Collected data
Content starts
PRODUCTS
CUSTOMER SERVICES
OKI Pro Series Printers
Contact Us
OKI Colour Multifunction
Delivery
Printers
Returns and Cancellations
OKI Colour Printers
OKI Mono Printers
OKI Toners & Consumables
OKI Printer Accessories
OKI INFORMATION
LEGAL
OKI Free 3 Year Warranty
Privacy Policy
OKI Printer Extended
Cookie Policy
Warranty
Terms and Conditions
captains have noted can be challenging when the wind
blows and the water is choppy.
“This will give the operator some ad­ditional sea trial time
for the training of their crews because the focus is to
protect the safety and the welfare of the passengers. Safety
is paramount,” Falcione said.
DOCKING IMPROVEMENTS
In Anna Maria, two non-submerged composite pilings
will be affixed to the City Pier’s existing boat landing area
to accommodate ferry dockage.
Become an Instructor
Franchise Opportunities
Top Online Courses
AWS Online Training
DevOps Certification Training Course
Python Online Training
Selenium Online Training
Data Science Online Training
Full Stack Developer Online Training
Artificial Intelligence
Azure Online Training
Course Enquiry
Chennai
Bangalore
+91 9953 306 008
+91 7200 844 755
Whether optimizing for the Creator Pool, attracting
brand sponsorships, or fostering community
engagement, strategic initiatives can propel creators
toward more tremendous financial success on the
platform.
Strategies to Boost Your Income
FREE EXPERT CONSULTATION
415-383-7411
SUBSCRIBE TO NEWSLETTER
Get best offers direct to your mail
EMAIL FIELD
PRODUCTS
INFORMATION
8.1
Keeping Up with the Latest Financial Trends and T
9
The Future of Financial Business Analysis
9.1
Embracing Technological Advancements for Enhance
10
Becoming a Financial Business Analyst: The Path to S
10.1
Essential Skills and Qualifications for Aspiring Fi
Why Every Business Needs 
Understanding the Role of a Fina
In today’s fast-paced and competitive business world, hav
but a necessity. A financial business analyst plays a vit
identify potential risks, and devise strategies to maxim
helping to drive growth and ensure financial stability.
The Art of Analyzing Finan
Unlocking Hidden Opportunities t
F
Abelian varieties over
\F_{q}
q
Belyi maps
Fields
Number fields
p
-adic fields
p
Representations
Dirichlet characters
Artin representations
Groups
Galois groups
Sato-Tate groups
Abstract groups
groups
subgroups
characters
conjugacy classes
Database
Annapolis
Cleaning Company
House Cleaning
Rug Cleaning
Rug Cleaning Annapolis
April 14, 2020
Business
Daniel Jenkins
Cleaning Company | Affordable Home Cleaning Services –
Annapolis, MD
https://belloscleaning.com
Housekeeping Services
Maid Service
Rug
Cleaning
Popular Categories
Content ends
• _YOUR TASK_
The entire set of records should be returned exactly.

• _EXERCISE RESPONSE_
PRODUCTS
CUSTOMER SERVICES
OKI Pro Series Printers
Contact Us
OKI Colour Multifunction
Delivery
Printers
Returns and Cancellations
OKI Colour Printers
OKI Mono Printers
OKI Toners & Consumables
OKI Printer Accessories
OKI INFORMATION
LEGAL
OKI Free 3 Year Warranty
Privacy Policy
OKI Printer Extended
Cookie Policy
Warranty
Terms and Conditions
captains have noted can be challenging when the wind
blows and the water is choppy.
“This will give the operator some ad­ditional sea trial time
for the training of their crews because the focus is to
protect the safety and the welfare of the passengers. Safety
is paramount,” Falcione said.
DOCKING IMPROVEMENTS
In Anna Maria, two non-submerged composite pilings
will be affixed to the City Pier’s existing boat landing area
to accommodate ferry dockage.
Become an Instructor
Franchise Opportunities
Top Online Courses
AWS Online Training
DevOps Certification Training Course
Python Online Training
Selenium Online Training
Data Science Online Training
Full Stack Developer Online Training
Artificial Intelligence
Azure Online Training
Course Enquiry
Chennai
Bangalore
+91 9953 306 008
+91 7200 844 755
Whether optimizing for the Creator Pool, attracting
brand sponsorships, or fostering community
engagement, strategic initiatives can propel creators
toward more tremendous financial success on the
platform.
Strategies to Boost Your Income
FREE EXPERT CONSULTATION
415-383-7411
SUBSCRIBE TO NEWSLETTER
Get best offers direct to your mail
EMAIL FIELD
PRODUCTS
INFORMATION
8.1
Keeping Up with the Latest Financial Trends and T
9
The Future of Financial Business Analysis
9.1
Embracing Technological Advancements for Enhance
10
Becoming a Financial Business Analyst: The Path to S
10.1
Essential Skills and Qualifications for Aspiring Fi
Why Every Business Needs 
Understanding the Role of a Fina
In today’s fast-paced and competitive business world, hav
but a necessity. A financial business analyst plays a vit
identify potential risks, and devise strategies to maxim
helping to drive growth and ensure financial stability.
The Art of Analyzing Finan
Unlocking Hidden Opportunities t
F
Abelian varieties over
\F_{q}
q
Belyi maps
Fields
Number fields
p
-adic fields
p
Representations
Dirichlet characters
Artin representations
Groups
Galois groups
Sato-Tate groups
Abstract groups
groups
subgroups
characters
conjugacy classes
Database
Annapolis
Cleaning Company
House Cleaning
Rug Cleaning
Rug Cleaning Annapolis
April 14, 2020
Business
Daniel Jenkins
Cleaning Company | Affordable Home Cleaning Services –
Annapolis, MD
https://belloscleaning.com
Housekeeping Services
Maid Service
Rug
Cleaning
Popular Categories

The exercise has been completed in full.